Unlike his populist far-right peers Donald Trump, Jair Bolsonaro or the UK’s Boris Johnson, who put the economy over health, Netanyahu responded most rapidly and efficiently to the virus. In his function as a temporary prime minister in a transition government, Netanyahu introduced sweeping measures in reaction to the outbreak long before other Western countries did so. This might have a lot to do with the deeply embedded imperative of saving human life as a superior principle in the Jewish tradition. 

Besides that, Israel, being a far more militaristic society than any other western democracy, is always prepared for disaster; fighting a war against a deadly threat suits the national and of course Netanyahu´s mentality.

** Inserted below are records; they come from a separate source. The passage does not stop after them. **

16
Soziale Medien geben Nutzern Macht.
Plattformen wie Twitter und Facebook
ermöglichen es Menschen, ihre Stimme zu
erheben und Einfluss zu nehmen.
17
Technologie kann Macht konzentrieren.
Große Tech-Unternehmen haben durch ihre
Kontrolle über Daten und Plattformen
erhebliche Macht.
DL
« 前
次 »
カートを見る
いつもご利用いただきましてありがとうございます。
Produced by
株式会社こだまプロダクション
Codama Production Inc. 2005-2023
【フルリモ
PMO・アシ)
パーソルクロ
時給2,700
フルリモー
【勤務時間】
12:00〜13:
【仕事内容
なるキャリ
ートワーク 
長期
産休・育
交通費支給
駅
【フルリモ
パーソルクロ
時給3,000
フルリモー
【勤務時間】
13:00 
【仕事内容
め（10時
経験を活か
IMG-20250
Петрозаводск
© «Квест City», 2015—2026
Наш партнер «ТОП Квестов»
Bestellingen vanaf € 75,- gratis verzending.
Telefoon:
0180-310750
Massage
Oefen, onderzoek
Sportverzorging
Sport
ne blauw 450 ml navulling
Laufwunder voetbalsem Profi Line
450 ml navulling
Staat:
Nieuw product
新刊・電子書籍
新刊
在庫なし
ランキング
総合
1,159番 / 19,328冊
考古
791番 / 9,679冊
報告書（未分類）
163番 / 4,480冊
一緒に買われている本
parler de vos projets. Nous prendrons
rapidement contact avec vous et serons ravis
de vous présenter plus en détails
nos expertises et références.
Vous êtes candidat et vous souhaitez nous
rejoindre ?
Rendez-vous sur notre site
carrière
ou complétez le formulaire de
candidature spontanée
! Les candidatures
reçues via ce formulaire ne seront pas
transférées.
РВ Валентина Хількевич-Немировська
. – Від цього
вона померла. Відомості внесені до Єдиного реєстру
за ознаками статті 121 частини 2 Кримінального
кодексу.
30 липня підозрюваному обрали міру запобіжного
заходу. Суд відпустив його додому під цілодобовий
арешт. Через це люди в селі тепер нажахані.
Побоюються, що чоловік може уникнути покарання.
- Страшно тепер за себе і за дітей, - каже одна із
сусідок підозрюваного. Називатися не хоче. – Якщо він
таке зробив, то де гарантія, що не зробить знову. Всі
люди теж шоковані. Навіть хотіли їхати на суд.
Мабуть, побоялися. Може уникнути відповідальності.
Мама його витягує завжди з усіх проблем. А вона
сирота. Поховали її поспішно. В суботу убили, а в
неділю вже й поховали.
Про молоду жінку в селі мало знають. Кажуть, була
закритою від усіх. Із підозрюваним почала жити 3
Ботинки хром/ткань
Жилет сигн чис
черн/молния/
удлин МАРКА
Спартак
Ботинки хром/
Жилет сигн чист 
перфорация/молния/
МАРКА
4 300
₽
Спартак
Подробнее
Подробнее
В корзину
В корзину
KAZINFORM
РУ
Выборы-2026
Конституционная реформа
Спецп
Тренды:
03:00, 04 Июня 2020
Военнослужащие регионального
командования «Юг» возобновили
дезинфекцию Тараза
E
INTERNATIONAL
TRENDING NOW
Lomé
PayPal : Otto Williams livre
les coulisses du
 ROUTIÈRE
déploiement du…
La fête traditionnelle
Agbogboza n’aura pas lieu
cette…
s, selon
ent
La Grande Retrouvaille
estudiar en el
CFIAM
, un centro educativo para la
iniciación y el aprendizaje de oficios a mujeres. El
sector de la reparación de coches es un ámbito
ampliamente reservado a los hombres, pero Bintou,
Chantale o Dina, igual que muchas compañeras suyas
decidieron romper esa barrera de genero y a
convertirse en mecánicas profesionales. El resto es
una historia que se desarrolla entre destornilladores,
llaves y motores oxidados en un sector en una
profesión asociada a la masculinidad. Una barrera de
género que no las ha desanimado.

Others say it may be just the old Jewish hypochondriac syndrome, fearing fatal medical situations at all times.

Undoubtedly, Bibi´s desire to be the saviour and shield of his nation connected in this hour of need in a beneficial way with his duty for leadership, when he informed in his evening speeches on public TV his fellow citizen about the hygienic necessities, social distancing and the gravity of the situation. 

There is no doubt that Netanyahu really cares for his people. But one cannot deny that the first person to benefit from this crisis is, of course, Bibi himself. It aroused a lot of mixed feelings, criticism and unease in the opposition and on the international stage, when his backers declared in a quick move a state of emergency, dissolved the parliament for a few days and postponed the prime minister´s first court hearing for three months. 

Netanyahu offered Gantz to form a national unity government for the sake of fighting the Coronavirus plague together. Gantz, who promised his voters that he would never sit in one government side by side with a prime minister suspected of being a criminal, agreed because of the “difficult hour”. Completely shocked, two other leaders of Gantz’s political party had left the alliance, and his party split in half immediately after the announcement.

According to a first rotation agreement draft, Bibi would serve as the prime minister for the first two years, followed by Gantz. But already, after a couple of weeks, coalition talks stalled, since Bibi’s guys want more influence over  appointments of judges, which Gantz’s side opposes. In the meantime “Bibi forever” will go on to govern and to battle the virus. Will the Corona Crown on his head make him immortal?